▶ **Exercise goal**: Down to the final character, output the records below as they stand.

▶ **Dataset entries**:
--
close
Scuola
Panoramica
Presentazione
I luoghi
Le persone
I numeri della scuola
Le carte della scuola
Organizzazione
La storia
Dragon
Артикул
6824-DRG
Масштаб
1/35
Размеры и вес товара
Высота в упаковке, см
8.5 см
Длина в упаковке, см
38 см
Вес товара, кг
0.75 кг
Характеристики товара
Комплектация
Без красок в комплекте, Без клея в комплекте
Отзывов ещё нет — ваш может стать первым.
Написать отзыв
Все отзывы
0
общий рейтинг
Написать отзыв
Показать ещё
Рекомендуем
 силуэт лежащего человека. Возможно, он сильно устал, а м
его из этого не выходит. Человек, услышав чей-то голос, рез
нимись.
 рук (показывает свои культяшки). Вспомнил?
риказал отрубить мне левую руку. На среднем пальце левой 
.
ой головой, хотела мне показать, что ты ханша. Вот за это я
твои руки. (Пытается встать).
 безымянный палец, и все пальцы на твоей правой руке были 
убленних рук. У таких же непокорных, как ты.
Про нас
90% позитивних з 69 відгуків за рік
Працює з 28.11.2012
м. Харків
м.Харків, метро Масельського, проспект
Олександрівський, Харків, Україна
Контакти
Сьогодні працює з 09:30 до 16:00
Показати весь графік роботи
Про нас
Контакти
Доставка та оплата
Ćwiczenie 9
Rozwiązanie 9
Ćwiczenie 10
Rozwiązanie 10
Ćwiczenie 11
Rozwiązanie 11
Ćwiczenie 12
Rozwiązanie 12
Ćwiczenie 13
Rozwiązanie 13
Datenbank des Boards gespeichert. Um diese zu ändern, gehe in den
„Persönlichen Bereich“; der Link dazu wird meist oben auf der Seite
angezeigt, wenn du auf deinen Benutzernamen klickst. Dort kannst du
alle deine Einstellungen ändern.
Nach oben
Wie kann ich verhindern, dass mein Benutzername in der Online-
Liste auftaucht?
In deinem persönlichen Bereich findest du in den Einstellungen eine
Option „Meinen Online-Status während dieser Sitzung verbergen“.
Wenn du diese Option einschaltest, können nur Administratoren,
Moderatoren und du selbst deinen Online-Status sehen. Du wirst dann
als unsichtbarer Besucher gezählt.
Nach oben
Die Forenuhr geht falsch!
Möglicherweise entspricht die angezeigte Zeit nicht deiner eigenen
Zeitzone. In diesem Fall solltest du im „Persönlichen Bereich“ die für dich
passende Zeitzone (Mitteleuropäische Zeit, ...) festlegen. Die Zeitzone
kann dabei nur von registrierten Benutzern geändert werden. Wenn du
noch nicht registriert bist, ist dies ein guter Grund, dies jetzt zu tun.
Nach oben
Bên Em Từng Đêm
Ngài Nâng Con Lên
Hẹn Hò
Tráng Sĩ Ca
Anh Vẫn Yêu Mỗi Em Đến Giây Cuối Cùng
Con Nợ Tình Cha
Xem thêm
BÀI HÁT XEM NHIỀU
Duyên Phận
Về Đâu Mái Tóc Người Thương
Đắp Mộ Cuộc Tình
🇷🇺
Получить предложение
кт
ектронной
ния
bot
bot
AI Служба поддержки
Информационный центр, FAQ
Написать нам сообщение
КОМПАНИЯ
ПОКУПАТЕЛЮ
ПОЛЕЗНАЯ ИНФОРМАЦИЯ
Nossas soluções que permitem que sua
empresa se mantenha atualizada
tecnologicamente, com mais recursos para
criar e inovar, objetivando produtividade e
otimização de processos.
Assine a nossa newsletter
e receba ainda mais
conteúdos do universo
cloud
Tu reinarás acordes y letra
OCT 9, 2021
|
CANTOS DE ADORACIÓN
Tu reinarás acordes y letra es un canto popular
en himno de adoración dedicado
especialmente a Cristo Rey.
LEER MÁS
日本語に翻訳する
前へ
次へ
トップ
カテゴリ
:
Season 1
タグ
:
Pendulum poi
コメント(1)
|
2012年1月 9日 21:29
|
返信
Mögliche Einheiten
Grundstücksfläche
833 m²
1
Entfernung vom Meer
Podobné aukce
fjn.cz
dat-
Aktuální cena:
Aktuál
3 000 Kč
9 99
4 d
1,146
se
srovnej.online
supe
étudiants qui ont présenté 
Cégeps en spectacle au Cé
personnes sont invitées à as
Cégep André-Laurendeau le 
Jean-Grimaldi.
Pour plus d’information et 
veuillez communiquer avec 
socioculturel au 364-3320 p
--
▶ **Your response**:
close
Scuola
Panoramica
Presentazione
I luoghi
Le persone
I numeri della scuola
Le carte della scuola
Organizzazione
La storia
Dragon
Артикул
6824-DRG
Масштаб
1/35
Размеры и вес товара
Высота в упаковке, см
8.5 см
Длина в упаковке, см
38 см
Вес товара, кг
0.75 кг
Характеристики товара
Комплектация
Без красок в комплекте, Без клея в комплекте
Отзывов ещё нет — ваш может стать первым.
Написать отзыв
Все отзывы
0
общий рейтинг
Написать отзыв
Показать ещё
Рекомендуем
 силуэт лежащего человека. Возможно, он сильно устал, а м
его из этого не выходит. Человек, услышав чей-то голос, рез
нимись.
 рук (показывает свои культяшки). Вспомнил?
риказал отрубить мне левую руку. На среднем пальце левой 
.
ой головой, хотела мне показать, что ты ханша. Вот за это я
твои руки. (Пытается встать).
 безымянный палец, и все пальцы на твоей правой руке были 
убленних рук. У таких же непокорных, как ты.
Про нас
90% позитивних з 69 відгуків за рік
Працює з 28.11.2012
м. Харків
м.Харків, метро Масельського, проспект
Олександрівський, Харків, Україна
Контакти
Сьогодні працює з 09:30 до 16:00
Показати весь графік роботи
Про нас
Контакти
Доставка та оплата
Ćwiczenie 9
Rozwiązanie 9
Ćwiczenie 10
Rozwiązanie 10
Ćwiczenie 11
Rozwiązanie 11
Ćwiczenie 12
Rozwiązanie 12
Ćwiczenie 13
Rozwiązanie 13
Datenbank des Boards gespeichert. Um diese zu ändern, gehe in den
„Persönlichen Bereich“; der Link dazu wird meist oben auf der Seite
angezeigt, wenn du auf deinen Benutzernamen klickst. Dort kannst du
alle deine Einstellungen ändern.
Nach oben
Wie kann ich verhindern, dass mein Benutzername in der Online-
Liste auftaucht?
In deinem persönlichen Bereich findest du in den Einstellungen eine
Option „Meinen Online-Status während dieser Sitzung verbergen“.
Wenn du diese Option einschaltest, können nur Administratoren,
Moderatoren und du selbst deinen Online-Status sehen. Du wirst dann
als unsichtbarer Besucher gezählt.
Nach oben
Die Forenuhr geht falsch!
Möglicherweise entspricht die angezeigte Zeit nicht deiner eigenen
Zeitzone. In diesem Fall solltest du im „Persönlichen Bereich“ die für dich
passende Zeitzone (Mitteleuropäische Zeit, ...) festlegen. Die Zeitzone
kann dabei nur von registrierten Benutzern geändert werden. Wenn du
noch nicht registriert bist, ist dies ein guter Grund, dies jetzt zu tun.
Nach oben
Bên Em Từng Đêm
Ngài Nâng Con Lên
Hẹn Hò
Tráng Sĩ Ca
Anh Vẫn Yêu Mỗi Em Đến Giây Cuối Cùng
Con Nợ Tình Cha
Xem thêm
BÀI HÁT XEM NHIỀU
Duyên Phận
Về Đâu Mái Tóc Người Thương
Đắp Mộ Cuộc Tình
🇷🇺
Получить предложение
кт
ектронной
ния
bot
bot
AI Служба поддержки
Информационный центр, FAQ
Написать нам сообщение
КОМПАНИЯ
ПОКУПАТЕЛЮ
ПОЛЕЗНАЯ ИНФОРМАЦИЯ
Nossas soluções que permitem que sua
empresa se mantenha atualizada
tecnologicamente, com mais recursos para
criar e inovar, objetivando produtividade e
otimização de processos.
Assine a nossa newsletter
e receba ainda mais
conteúdos do universo
cloud
Tu reinarás acordes y letra
OCT 9, 2021
|
CANTOS DE ADORACIÓN
Tu reinarás acordes y letra es un canto popular
en himno de adoración dedicado
especialmente a Cristo Rey.
LEER MÁS
日本語に翻訳する
前へ
次へ
トップ
カテゴリ
:
Season 1
タグ
:
Pendulum poi
コメント(1)
|
2012年1月 9日 21:29
|
返信
Mögliche Einheiten
Grundstücksfläche
833 m²
1
Entfernung vom Meer
Podobné aukce
fjn.cz
dat-
Aktuální cena:
Aktuál
3 000 Kč
9 99
4 d
1,146
se
srovnej.online
supe
étudiants qui ont présenté 
Cégeps en spectacle au Cé
personnes sont invitées à as
Cégep André-Laurendeau le 
Jean-Grimaldi.
Pour plus d’information et 
veuillez communiquer avec 
socioculturel au 364-3320 p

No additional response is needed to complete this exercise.